Maryline attrapa le félin pour le poser sur ses jambes et lui faire un câlin, mais celui-ci, auparavant paisible, bondit rapidement pour passer entre l’ouvrant et le dormant de la porte à demi dégondée, juste derrière elle. Elle se retourna péniblement, essuya ses yeux et regarda. Accompagnée du brouillard grandissant, une révélation lui vint enfin avant de s’éteindre. Elle se leva et entra dans la maison à son tour. Le brouillard fit alors place à un air lourdement chargé en poussières. Les lampadaires venaient de s’éveiller pour tisser des rais de lumière à travers les planches ajourées, révélant ainsi un somptueux balais de particules étoilées. Maryline contempla la chose, fascinée, éclairée. Elle bougea alors sa main dans ce qu’elle pensait être l’incarnation de la splendeur et trouva singulier de ne pas être en mesure de l’altérer. Le chat, lui, tentait d’entraver l’ombre du bras de Maryline dansant sur les tomettes. Revint à la mémoire de Maryline les instants formidables de sa vie. Elle se souvint qu’avant de sombrer dans la lie, elle était épanouie. Elle pensa alors que plus jamais elle ne pourrait atteindre cette joie et trouva cela effroyable; au point de penser qu’elle serait pour toujours inutile, dénuée de tout sens. Pourtant, en secret puisqu’elle ne le voyait pas, le chat s’amusait grâce à elle et à ses moulinets. Lorsque sa main rencontra à nouveau sa hanche, le miauleur lui attrapa la jambe et, inéluctablement, miaula. Maryline sursauta.

« Tiens, tu es là toi ! »

Le chat la fixait droit dans les yeux.

« Miaouuuu ! »

« Et toi, à quoi penses-tu petit chat ? »

Le chat ne semblait pas comprendre. Le chat qui sait tout n’a pas besoin de penser.


Madame Bonpoint réprimandait Myrtha. Selon elle, si cette enfant de 6 ans ne savait pas écrire son prénom correctement, elle finirait sous les ponts, tout comme le petit Théodore qui ne mouftait plus depuis un moment, tourné face à un coin de la salle de classe. Avec madame Bonpoint, les salles disposaient rarement d’assez de coins, surtout lorsque Maryline s’absentait quelque peu pour aller chez le médecin ou faire du ménage dans l’école. Le ménage, elle en avait « rien à secouer », d’où sa décision de rendre visite au docteur à cet horaire là.

Lorsque Maryline retourna sur son lieu de travail, elle entendit les cris stridents de la maîtresse jusque dans le couloir.

« Je demande le silence ! Allez, vous avez gagné ! Pas de récréation ! Sileeence ! »

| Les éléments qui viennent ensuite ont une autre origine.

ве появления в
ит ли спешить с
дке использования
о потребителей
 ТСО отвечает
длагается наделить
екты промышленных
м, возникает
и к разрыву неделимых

Maryline hâta le pas. Elle ne frappa pas à la porte, elle la défonça. Une fois là, elle fit un petit sourire aux enfants qui en disait long sur toute la bienveillance qu’elle leur portait. L’enseignante, outrée à outrance, se trouvait au fond de la salle. Elle alla à la rencontre de cette perturbatrice qu’elle aurait bien renvoyée si elle le pouvait. Mais cette responsabilité revenait au directeur de l’établissement qui semblait ne se soucier d’absolument rien. Maryline s’avança vers le bureau et passa discrètement son poignet dans le sac de son ennemie pour lui subtiliser son jeu de clefs. Elle s’en alla alors aussi vite que possible.

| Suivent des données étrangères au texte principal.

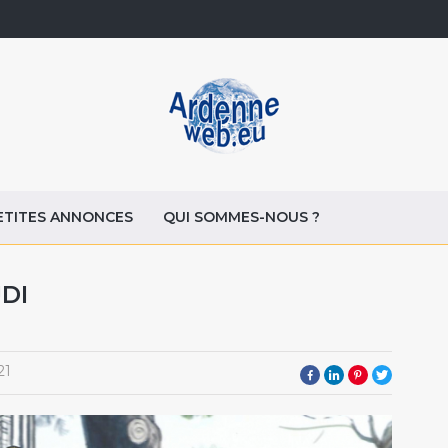
ETITES ANNONCES
QUI SOMMES-NOUS ?
DI
21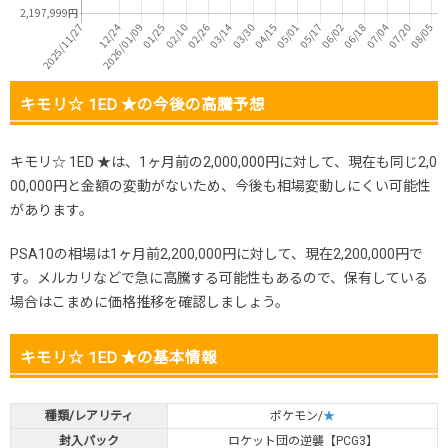
キモリ☆ 1ED ★の今後の高騰予想
キモリ☆ 1ED ★は、1ヶ月前の2,000,000円に対して、現在も同じ2,0
00,000円と金額の変動がないため、今後も相場変動しにくい可能性
があります。
PSA10の相場は1ヶ月前2,200,000円に対して、現在2,200,000円で
す。メルカリなどで急に高騰する可能性もあるので、保有している
場合はこまめに価格推移を確認しましょう。
キモリ☆ 1ED ★の基本情報
種類/レアリティ
ポケモン/
★
封入パック
ロケット団の逆襲【PCG3】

Dehors stationnait l’automobile de madame Bonpoint; une Pontiac Firebird rouge de 1968. Maryline sauta dedans et démarra lorsque sa propriétaire comprit que, propriétaire de la décapotable, elle ne l’était plus. Les pneus crissèrent. Maryline roulait à fond la caisse. Les yeux humides – facteur du vent et de sa liberté –, elle honorait le bitume du village. Ses longs cheveux noirs pogotaient en transe sur le dancefloor qu’était son visage. Rien ne pouvait l’arrêter à part, peut-être, cette marche en ciment où, l’heure passait, elle était morte.